## YOUR OBJECTIVE:
Please render the records, from the start through the line containing "MATIÈRES RECYCLÉES", as a JSON list of strings with one string per line and blank lines left out. Leave the pictures out of the answer.

## MATERIAL FOR THE TASK:
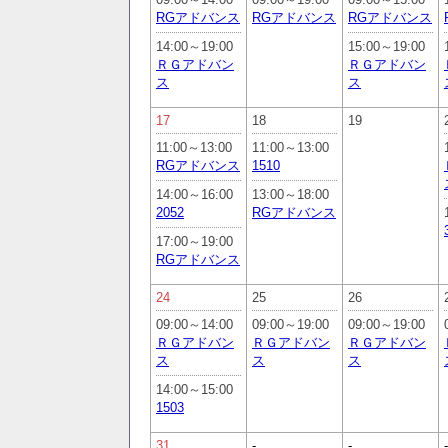
RGアドバンス
RGアドバンス
RGアドバンス
14:00～19:00
15:00～19:00
ＲＧアドバン
ＲＧアドバン
ス
ス
17
18
19
11:00～13:00
11:00～13:00
RGアドバンス
1510
14:00～16:00
13:00～18:00
2052
RGアドバンス
17:00～19:00
RGアドバンス
24
25
26
09:00～14:00
09:00～19:00
09:00～19:00
ＲＧアドバン
ＲＧアドバン
ＲＧアドバン
ス
ス
ス
14:00～15:00
1503
31
-
-
-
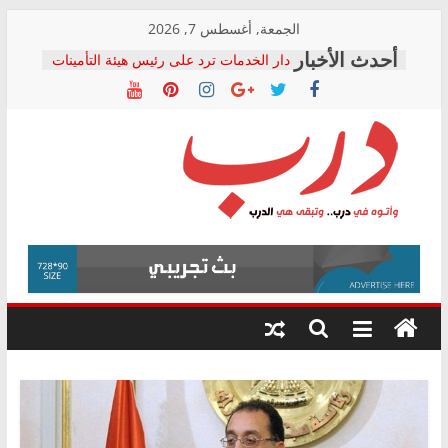
Skip
الجمعة, أغسطس 7, 2026
to
دار الخدمات ترد على رئيس هيئة التأمينات
content
بعد مؤتمره الصحفي: إنكار الأزمة لا ينهي
معاناة أصحاب المعاشات.. ونطالب بكشف
الشركة المنفذة
فرحات سليمان يكتب: القطاع الصحي إلى
أين؟
حزب التحالف الشعبي يطلق لجنة “الحق
درب
في الصحة” بالإسكندرية لرصد الانتهاكات
ودعم المرضى
صور .. اعتماد الرسومات النهائية للقرار
وأتوه
الوزاري لمدينة الصحفيين.. وانتهاء أعمال
في
إنشاء المبنى الإداري
درب..
المجلس القومي لحقوق الإنسان يعلن
وتبقى
متابعة قضية الدكتور محمد زهران.. ويؤكد:
هي
قرينة البراءة وضمانات المحاكمة العادلة
حق أصيل
الدرب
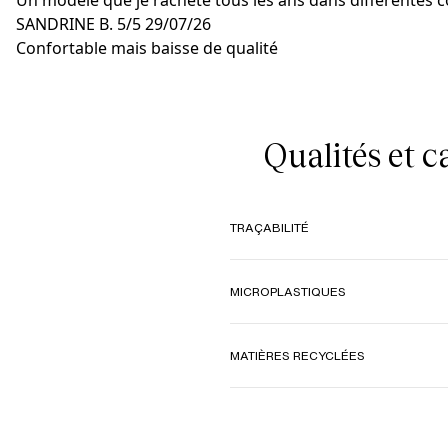
Un modèle que je rachète tous les ans dans différentes 
SANDRINE B.
5/5
29/07/26
Confortable mais baisse de qualité
Qualités et 
TRAÇABILITÉ
MICROPLASTIQUES
MATIÈRES RECYCLÉES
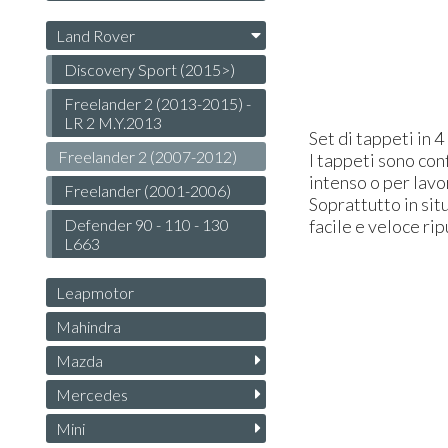
Land Rover
Discovery Sport (2015>)
Freelander 2 (2013-2015) -
LR 2 M.Y.2013
Set di tappeti in 4
Freelander 2 (2007-2012)
I tappeti sono con
intenso o per lavo
Freelander (2001-2006)
Soprattutto in sit
Defender 90 - 110 - 130
facile e veloce ri
L663
Leapmotor
Mahindra
Mazda
Mercedes
Mini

## COMPLETED EXERCISE:
[
  "RGアドバンス",
  "RGアドバンス",
  "RGアドバンス",
  "14:00～19:00",
  "15:00～19:00",
  "ＲＧアドバン",
  "ＲＧアドバン",
  "ス",
  "ス",
  "17",
  "18",
  "19",
  "11:00～13:00",
  "11:00～13:00",
  "RGアドバンス",
  "1510",
  "14:00～16:00",
  "13:00～18:00",
  "2052",
  "RGアドバンス",
  "17:00～19:00",
  "RGアドバンス",
  "24",
  "25",
  "26",
  "09:00～14:00",
  "09:00～19:00",
  "09:00～19:00",
  "ＲＧアドバン",
  "ＲＧアドバン",
  "ＲＧアドバン",
  "ス",
  "ス",
  "ス",
  "14:00～15:00",
  "1503",
  "31",
  "-",
  "-",
  "-",
  "Skip",
  "الجمعة, أغسطس 7, 2026",
  "to",
  "دار الخدمات ترد على رئيس هيئة التأمينات",
  "content",
  "بعد مؤتمره الصحفي: إنكار الأزمة لا ينهي",
  "معاناة أصحاب المعاشات.. ونطالب بكشف",
  "الشركة المنفذة",
  "فرحات سليمان يكتب: القطاع الصحي إلى",
  "أين؟",
  "حزب التحالف الشعبي يطلق لجنة “الحق",
  "درب",
  "في الصحة” بالإسكندرية لرصد الانتهاكات",
  "ودعم المرضى",
  "صور .. اعتماد الرسومات النهائية للقرار",
  "وأتوه",
  "الوزاري لمدينة الصحفيين.. وانتهاء أعمال",
  "في",
  "إنشاء المبنى الإداري",
  "درب..",
  "المجلس القومي لحقوق الإنسان يعلن",
  "وتبقى",
  "متابعة قضية الدكتور محمد زهران.. ويؤكد:",
  "هي",
  "قرينة البراءة وضمانات المحاكمة العادلة",
  "حق أصيل",
  "الدرب",
  "Un modèle que je rachète tous les ans dans différentes ",
  "SANDRINE B.",
  "5/5",
  "29/07/26",
  "Confortable mais baisse de qualité",
  "Qualités et ",
  "TRAÇABILITÉ",
  "MICROPLASTIQUES",
  "MATIÈRES RECYCLÉES"
]